I doubt its the bulbs are killing livestock, something else must be going on.


----------



## F22 (Sep 21, 2008)

maybe the something else is what caused the bulb to rot..


----------



## jman (Sep 7, 2009)

The bulb wouldn't have killed anything, but they do smell quite nasty.


----------



## orktank (Dec 17, 2009)

*bulb and shrimp*



F22 said:


> maybe the something else is what caused the bulb to rot..


 Right, I am concerned about that, especially about the shrimp. Does copper in the tap water show up on the substrate at all? maybe as a bluish green precipitate?


----------



## Robert H (Apr 3, 2003)

Bulbs rot from mold or mildew and when anaerobic, (lack of oxygen). If you bury the bulbs they are more likely to rot. You can wash the bulbs under running water and gently rub them. If they are still firm they should be fine. They can get a mildew like smell before they start to rot. Make sure the bulbs are not covered in decaying organic material while in the aquarium. That can cause anaerobic conditions. Make sure you have plenty of light. Bulbs require fairly bright light. They are not a low light plant. Most bulb plants, Aponogetons, Nymphaea, Crinums, will grow to be very very large with gigantic root systems if under proper light and feeding. If they only grow a few inches they are not getting enough light, C02, and nutrients.

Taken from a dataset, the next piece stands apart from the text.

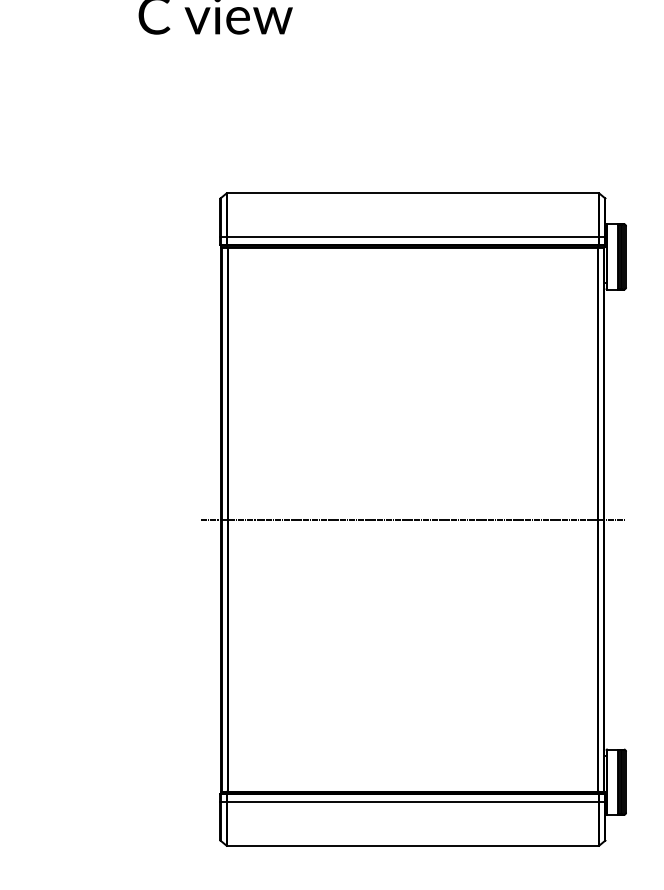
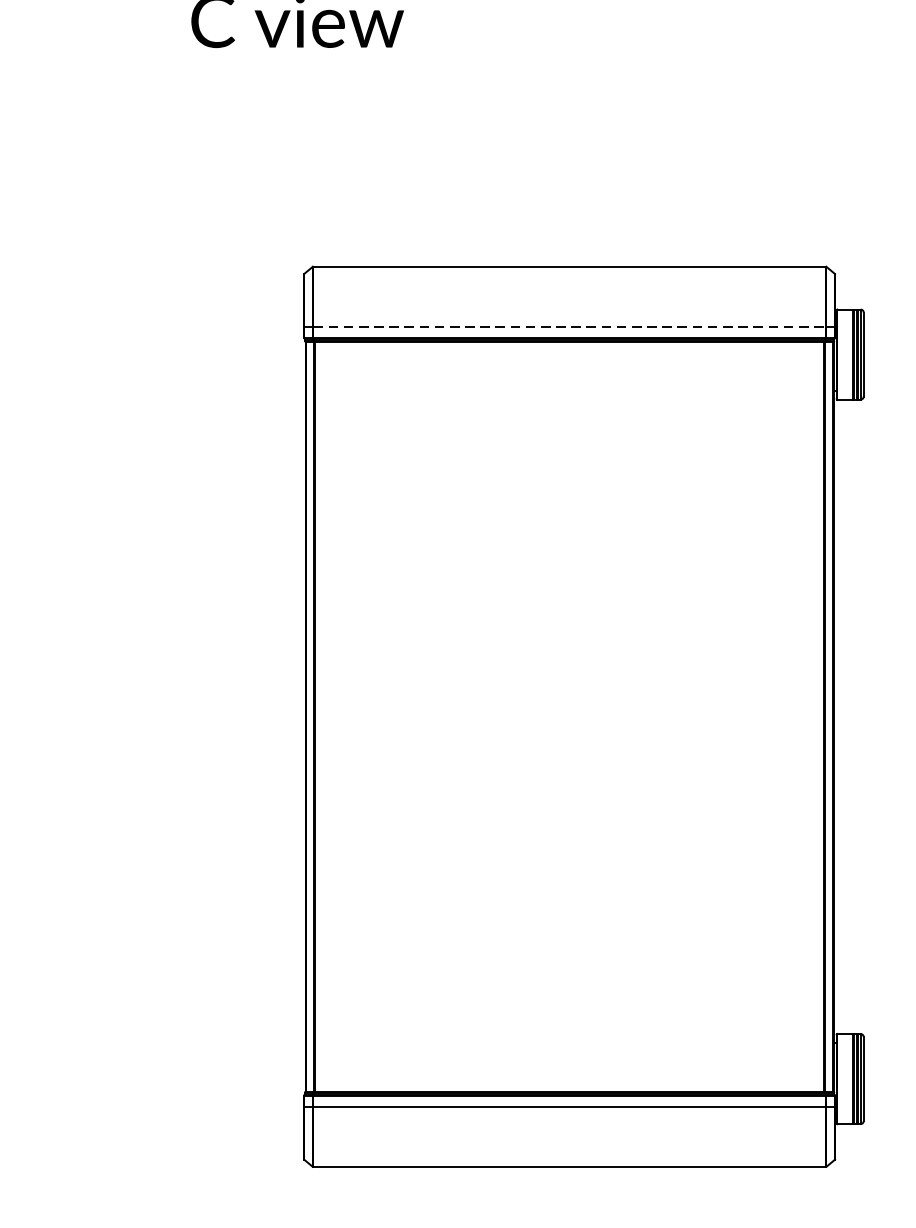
line: (412, 236) -> (569, 326), solid -> dashed
line: (412, 519) -> (569, 716), removed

The conditions that would cause bulbs to rot would kill your fish and livestock... low oxygen, dirty water, high levels of organic material or decaying material.


----------



## orktank (Dec 17, 2009)

Hello Robert--Would you like another bulb story? A second attempt at bulbs in my 30 gallon tank has yielded a couple of nice plants. I think they are Aponogetons..that's what the company said on the back of their packaging. One of the bulbs has gone up to the top of my tank and bloomed.But you are so right about their huge root systems. How on earth do I remove a monster I have innocently planted? I have discovered that just pulling out is a BIG MISTAKE, I did it in another tank. Will the remains of the root system rot in there? Do I need to dismantle the tank to get the roots out? Another attempt at a Madagascar Lace plant has started to fail, as well. The bulb smells bad, although it isn't mushy and soft.


----------